What possible harm would result from the act of promoting transparency by the school board, on its own initiative, filing a disclosure statement? Sunshine is the best disinfectant, per Justice Brandeis in his famous 1914 quote, and why oppose sunshine with a technical one-year limitations argument? What does that teach?
It seems the parties should settle, with the Board saying in the future, without any admission of politicizing things, that it will for informational purposes either file the report or post the equivalent on its own webpage, stating what was spent in any brochure preparation-mailing; with the watchdog group dismissing their appeal.

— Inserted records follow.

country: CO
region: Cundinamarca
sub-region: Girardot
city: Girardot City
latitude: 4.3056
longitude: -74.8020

The public should know if public money was spent for a PR firm to prepare hype and/or information, and the full cost of sending out any election-related mailings. That and the identity of any PR firm used and the details of a contract is public data, and something the self appointed watchdogs could seek, even now, via a public data disclosure request. Then if the request is frustrated or ignored, sue on that.

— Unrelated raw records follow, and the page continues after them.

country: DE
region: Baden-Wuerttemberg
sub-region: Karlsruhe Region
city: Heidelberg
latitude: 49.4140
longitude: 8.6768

A data request for the exact information a CFB filing would contain (or for more) seems to fully moot going to court the way these folks did. Occam's razor would favor seeking the public data, finding the facts that way, and then publicizing any impropriety the self appointed watchdogs might uncover.
It's strange.
The school district does not look particularly good in not disarming the substance of the complaint by offering in the future to openly post any/all such information as a CFB filing would entail, even with the day-late dollar-short argument available in this instance.
Creating tempests in teapots? Why do that without considering the public data disclosure request route?

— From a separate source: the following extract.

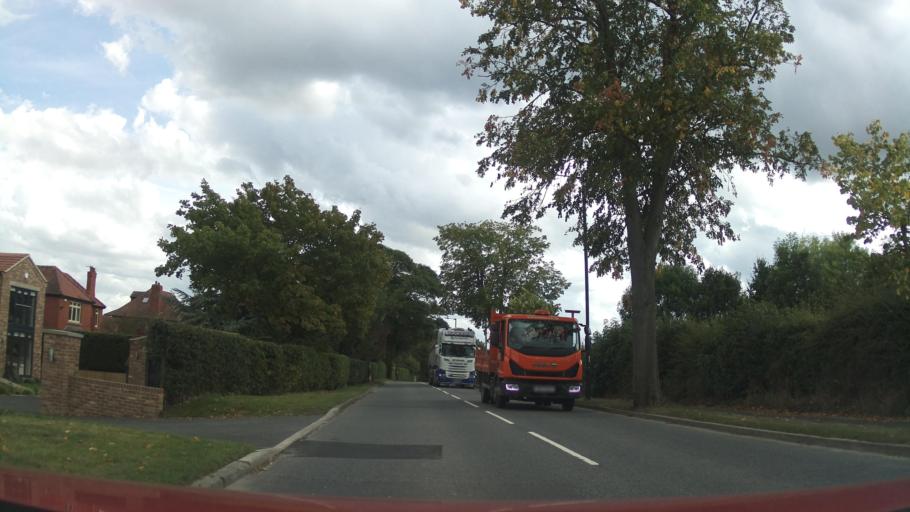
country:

___________UPDATE___________
To be clear, I might have made an erroneous assumption because all I know is what is in the Strib report and if there had been a data discovery request made at any point, and that fact not reported by Levy in weighing how much detail might be too much, his readers would have no easy way to know. If Huizinga or a friend reads this, a comment about the status of possible data request activity would be a welcome thing for aiding this particular Crabgrass post.
In any event, Huizenga and associates should get a data request in for 2011, now, per the saying, better late than never, if they have not followed that path already. If a request was made and a response attained, providing the info contained within the response or a summary statement to Crabgrass, via a comment or by email, would be appreciated.
________FURTHER UPDATE________
Well, nobody else caught the possible error above, but if a three day extension from date of mailing a notice applies to a notice beginning date for statute of limitation purposes, that seems to suggest a barely timely filing of the initial action that was dismissed as untimely. One expects that argument was made, and the appellate panel hearing the appeal will address it in issuing an opinion.